A B-detachment, like an infantry company, controlled and supported three A-teams. A C-detachment (battalion) commanded three B-teams. Three C-detachments formed an Operational Group, commanded by a colonel.
The restlessness I observed in Vietnam, from afar at the present time, resulted from the Geneva Conference of 1954 following the French defeat at Dien Bien Phu. The conference pressured Vietnamese communists to accept the partitioning of Vietnam into a North and South, much as Korea had been partitioned following World War II. China, however, encouraged Ho Chi Minh to keep fighting to reunite the country under communism.
Within two years of its coming online, 10th Group began preparing to send teams into Vietnam. Commander Fane and I anticipated claiming a part of the war for UDTs when it broke out, as we felt it inevitably must.
CHAPTER THIRTEEN
FATE, IT SEEMED, SELECTED my destiny for me. A man couldn’t go against his fate. Military career counselors had warned me that a UDT path led to delayed promotions and a stunted career, that if I proceeded on this course I would never make admiral as my father had. But wasn’t vision more vital to the nation than gold braid on my cap and stars on my shoulder boards?
After mandatory rotation out of Red Dog Fane’s COMUDU-One, I pulled another “shore duty” at the General Line Course in Monterrey, a sort of graduate school for naval officers. I might have been a good student except my instructors bitched how I lacked commitment. Being thrust into a classroom environment or behind a desk too long took something out of me. I had graduated Annapolis in the middle of my 1949 class because I refused to
sit and study more than the minimum I required to pass. Although I was an avid reader of history, especially military history, I didn’t do much better in the Line Course.
Elinor naturally liked our being there. It was real shore duty and I was home every night.
My old roommate Warren Parr stopped by Monterrey for a visit on his way to another WestPac tour. He was up for promotion to full commander, two jumps ahead of me. His old man and mine had both made it to admiral rank. It appeared Parr Jr. was on his way there as well.
“Bone, you big lug,” he chided. “When are you going to wise up and get out of this pond playing with frogs?
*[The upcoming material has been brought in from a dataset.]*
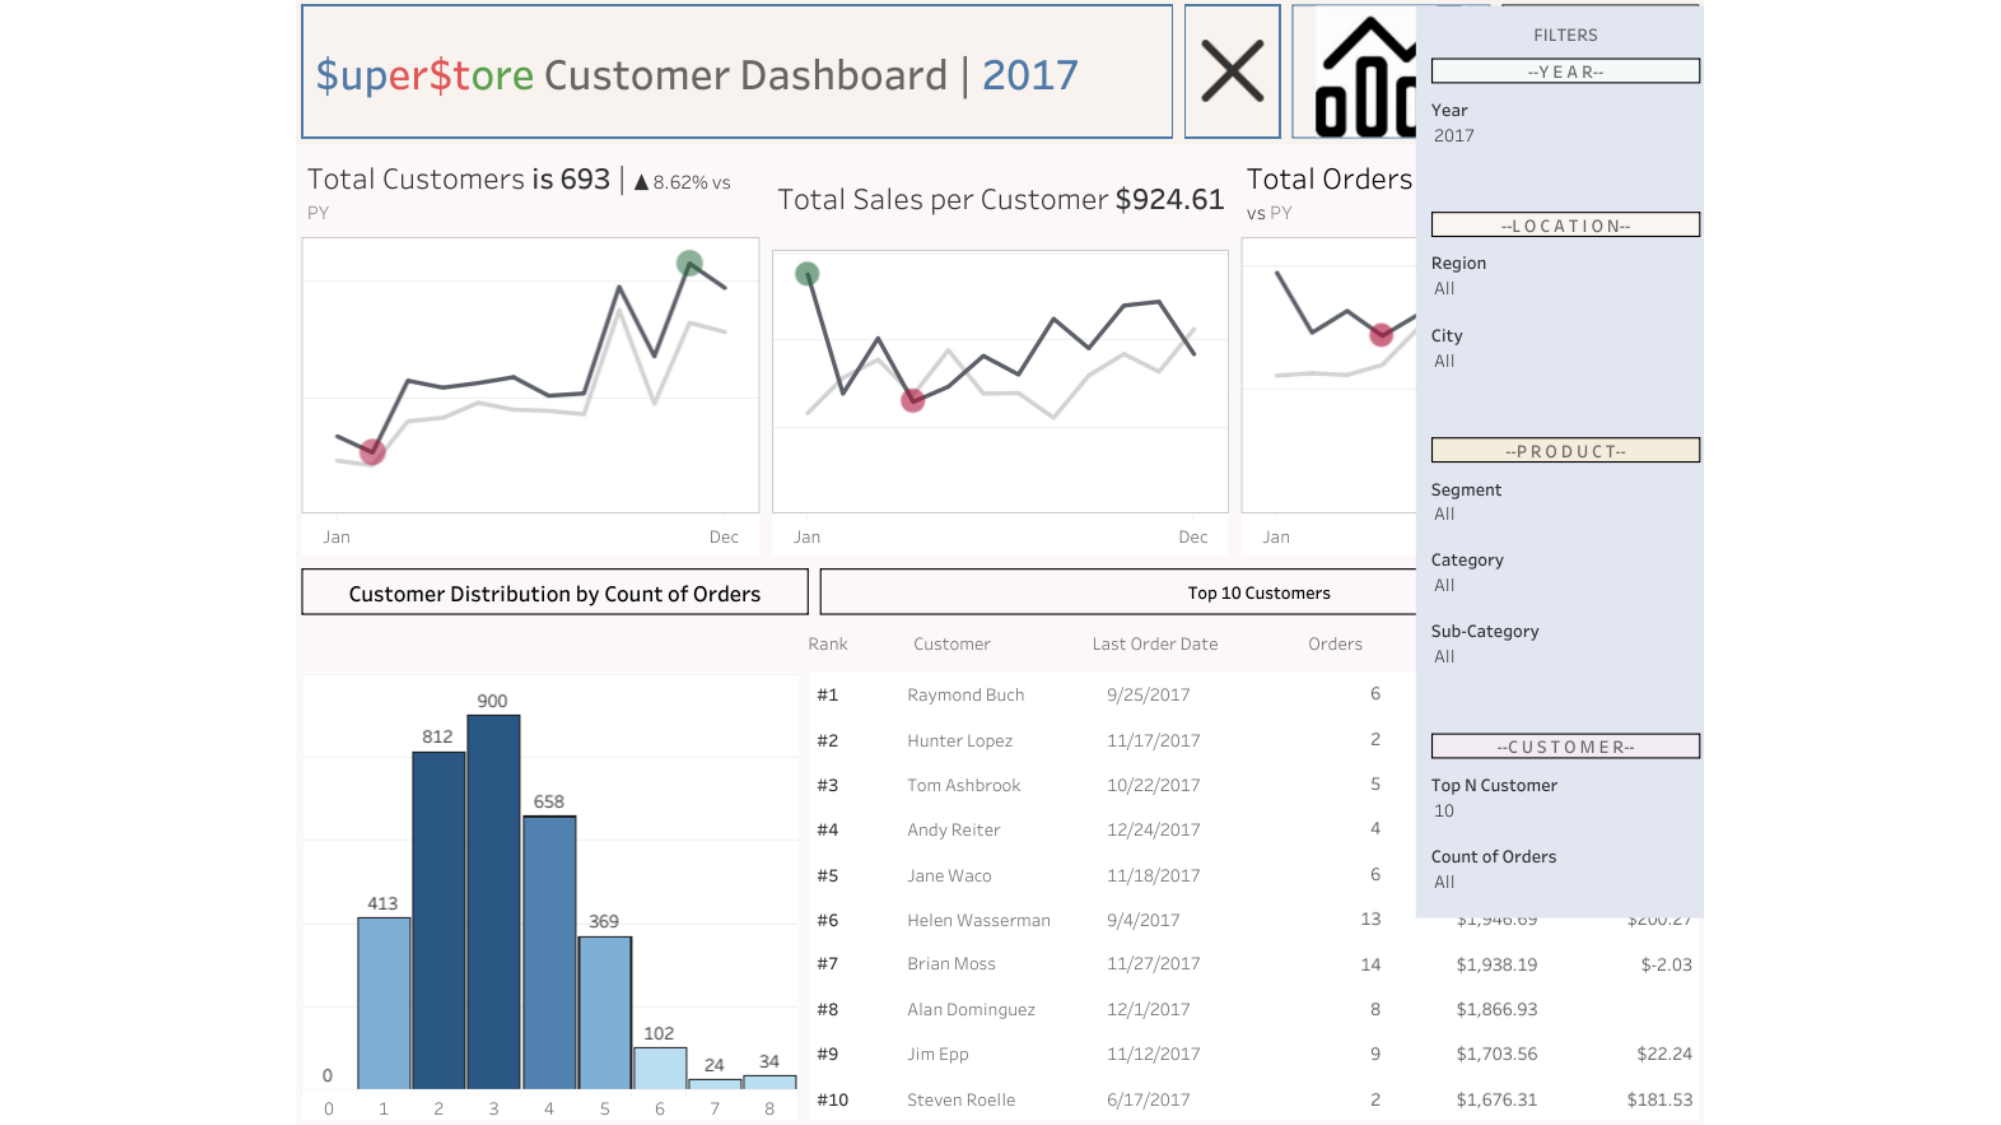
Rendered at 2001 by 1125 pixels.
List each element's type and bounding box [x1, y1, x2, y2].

picture [296, 0, 1704, 1125]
You’ve been in the water so long your brain has shrunk.”
“I’m not taking a desk job.”
Red Dog Fane would have understood.
Stubbornly, I selected my own course through the shoals as I volunteered and applied for duty that advanced me toward the goal I had designed for myself out of the Naval Academy and which by now had become hardwired into my being. I was determined to become versed in every aspect of the undersea world—diving and swimming, EOD, amphibious vessels.
Elinor seemed ready to accept that she could never be a real Navy wife. Settling in one place barely long enough to memorize the street address, then uprooting the family to trek to the opposite coast. Then back again.
I was pulling sea duty aboard the USS PCE off the East Coast when Linda Jean was born a few months before the Korean War ended. The little girl was barely walking when I attended UDTR School at Coronado, followed by another Korean tour and then a year or so with Fane bouncing around with the teams everywhere from the Arctic to South America to China. I was even gone on a mission when Elinor gave birth to our son William Henry Jr. on June 8, 1956. She glared at me when I finally showed up.